Task brief >> The entries below contain a stretch that opens with the line containing "left knee: (800, 507, 4)" and closes with the line containing "right ankle: (786, 535, 3)"; set down that stretch exactly, both ends included, and nothing else.

Records for this task >>

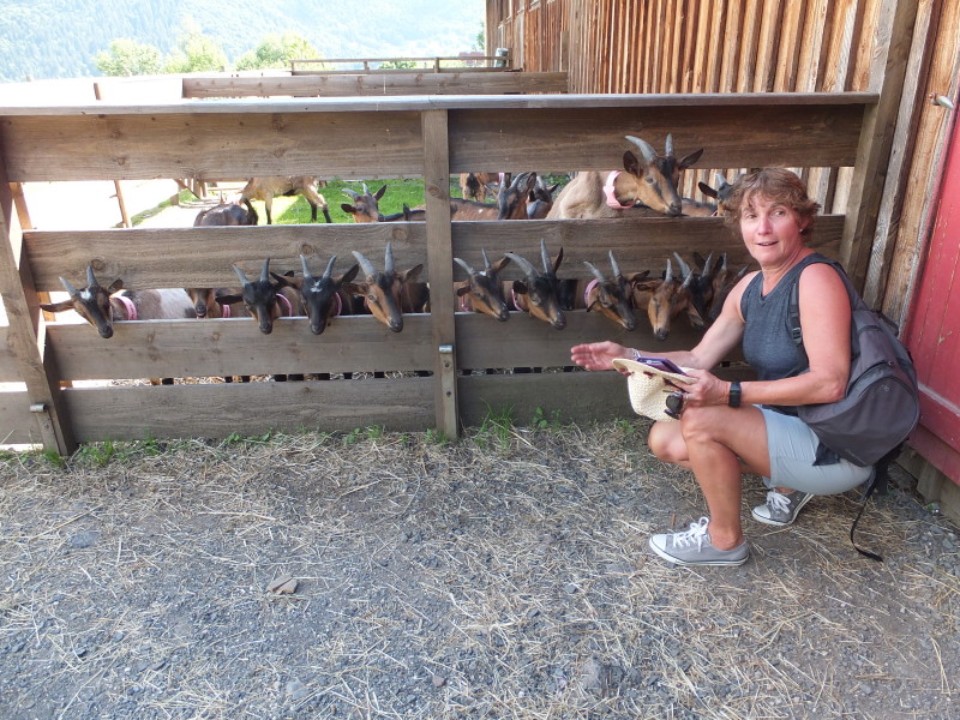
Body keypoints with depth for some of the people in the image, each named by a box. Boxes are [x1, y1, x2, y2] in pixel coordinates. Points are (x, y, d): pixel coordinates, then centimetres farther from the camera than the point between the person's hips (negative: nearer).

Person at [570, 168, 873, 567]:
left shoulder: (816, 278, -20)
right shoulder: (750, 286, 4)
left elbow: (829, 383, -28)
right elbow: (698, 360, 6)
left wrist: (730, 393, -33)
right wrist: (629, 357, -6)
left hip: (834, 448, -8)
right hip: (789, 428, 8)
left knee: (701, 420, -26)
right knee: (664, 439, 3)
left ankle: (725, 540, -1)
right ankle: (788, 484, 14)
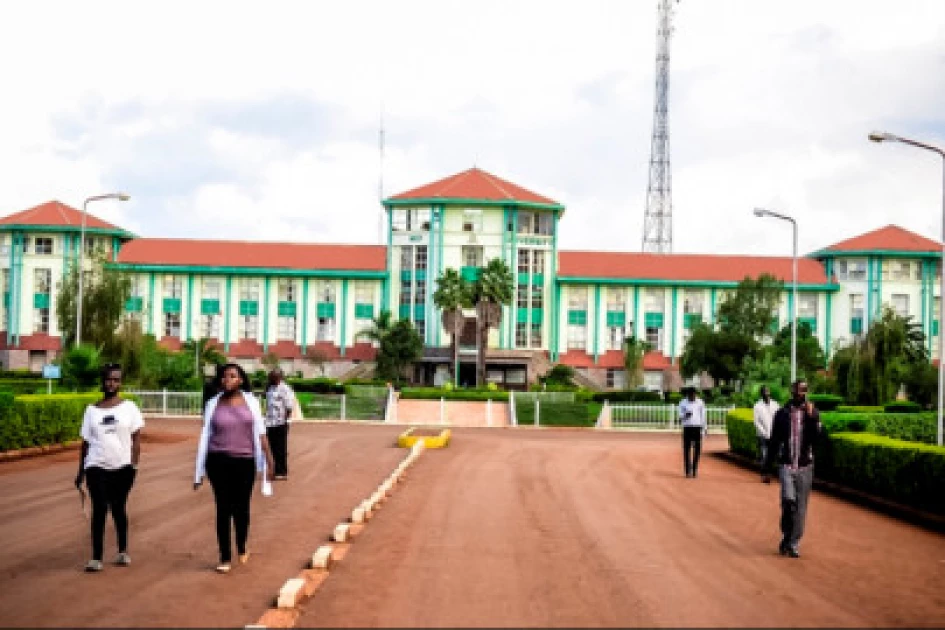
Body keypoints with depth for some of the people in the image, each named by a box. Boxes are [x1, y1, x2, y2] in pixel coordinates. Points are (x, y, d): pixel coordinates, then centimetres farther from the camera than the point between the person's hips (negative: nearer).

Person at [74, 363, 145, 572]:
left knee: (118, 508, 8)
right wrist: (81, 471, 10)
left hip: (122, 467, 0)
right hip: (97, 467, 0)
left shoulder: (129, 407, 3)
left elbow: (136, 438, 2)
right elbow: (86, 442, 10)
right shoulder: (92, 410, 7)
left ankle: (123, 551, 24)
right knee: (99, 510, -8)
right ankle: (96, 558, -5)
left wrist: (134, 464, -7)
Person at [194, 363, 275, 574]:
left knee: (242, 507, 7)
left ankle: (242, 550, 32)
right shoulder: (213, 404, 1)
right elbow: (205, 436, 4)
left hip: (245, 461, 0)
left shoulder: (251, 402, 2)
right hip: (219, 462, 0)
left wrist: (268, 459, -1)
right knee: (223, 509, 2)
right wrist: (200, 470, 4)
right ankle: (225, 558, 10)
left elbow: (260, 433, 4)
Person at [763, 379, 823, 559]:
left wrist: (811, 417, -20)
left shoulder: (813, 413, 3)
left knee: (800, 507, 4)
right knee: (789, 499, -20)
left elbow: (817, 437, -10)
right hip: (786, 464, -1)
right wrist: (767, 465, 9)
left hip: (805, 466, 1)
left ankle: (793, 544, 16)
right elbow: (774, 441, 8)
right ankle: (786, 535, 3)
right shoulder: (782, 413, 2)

Response to this task >>
left knee: (800, 507, 4)
right knee: (789, 499, -20)
left elbow: (817, 437, -10)
right hip: (786, 464, -1)
right wrist: (767, 465, 9)
left hip: (805, 466, 1)
left ankle: (793, 544, 16)
right elbow: (774, 441, 8)
right ankle: (786, 535, 3)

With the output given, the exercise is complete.